Recently there's been a few cases of publicized Koran burnings - starting with an American pastor who threatened to burn the Koran, and ending with a couple of cases in France and the UK in which police started an investigation into YouTube videos.
A famous line by Heinrich Heine is often quoted in this context: "Where they burn books, they will ultimately burn people also." The 'proof' being the Nazis, who burned books, and then burned people.
The problem with this logic is that the Nazis did not burn books in order to burn books. They burned books in order to censor ideas and opinions.
Book burning has a long history. When books were hand-written scrolls, burning even a small quantity of books meant destroying years of effort, and in many cases removing the authors and their ideas from history. And that, of course, was the point.
In today's world, we have a lot of censorship, but in most of the recent cases, it was done via threats and intimidation by individuals and terrorist groups. A few riots later, and we don't even need the threats, we now have self-censorship.
Two recent examples from Norway: In one case a publisher decided to cancel a biography about Mohammed. The book will never see the light of day. In another case, the owners of a newspaper decided to shred all the copies of a certain edition, because they feared a cartoon in it will lead Muslims to riot. Again, this newspaper, and the ideas it embodied, did not see the light of day.
Burning any book is disgusting, and it's bad for the environment too. But unless this book burning is massively organized to remove every copy of a certain book off the shelf, I also think it's ridiculous to say that it actually means anything today. Certainly not more than thumbing your nose at somebody.
Preventing a book from being published? That means saying goodbye to freedom of speech.

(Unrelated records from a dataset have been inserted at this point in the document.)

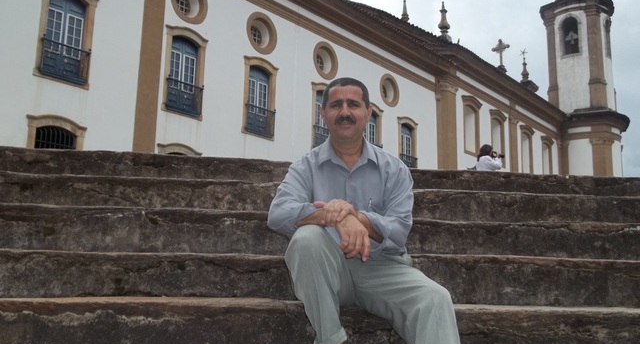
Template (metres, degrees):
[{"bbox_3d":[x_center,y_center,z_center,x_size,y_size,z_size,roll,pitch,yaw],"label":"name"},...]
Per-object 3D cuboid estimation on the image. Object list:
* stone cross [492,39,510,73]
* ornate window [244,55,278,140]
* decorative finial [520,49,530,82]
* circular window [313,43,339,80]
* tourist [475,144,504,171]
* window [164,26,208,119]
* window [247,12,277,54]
[{"bbox_3d":[16.817,-10.836,56.750,1.500,3.200,0.450,-9,-15,41],"label":"stone cross"},{"bbox_3d":[-2.131,-2.627,21.475,0.360,2.858,1.621,-9,-15,41],"label":"ornate window"},{"bbox_3d":[17.128,-8.909,51.061,0.720,2.978,0.720,-9,-15,41],"label":"decorative finial"},{"bbox_3d":[0.174,-4.550,25.295,0.350,1.560,1.560,-9,-15,41],"label":"circular window"},{"bbox_3d":[2.835,0.340,10.119,0.500,1.640,0.500,5,-12,-19],"label":"tourist"},{"bbox_3d":[-4.240,-3.131,19.125,0.360,2.858,1.621,-9,-15,41],"label":"window"},{"bbox_3d":[-2.199,-5.123,22.672,0.350,1.560,1.560,-9,-15,41],"label":"window"}]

By focusing on the act (burning) instead of the implications (censorship), we get to a situation where an insulting act by one person becomes a story for the world media. The media cares more about a pastor nobody heard about who wants to burn a book, and does not care at all that freedom of speech in Norway is eroding away.
So maybe the 21st century equivalent of Heinrich Heine's famous statement should be "where they shred newspapers, they will ultimately shred people".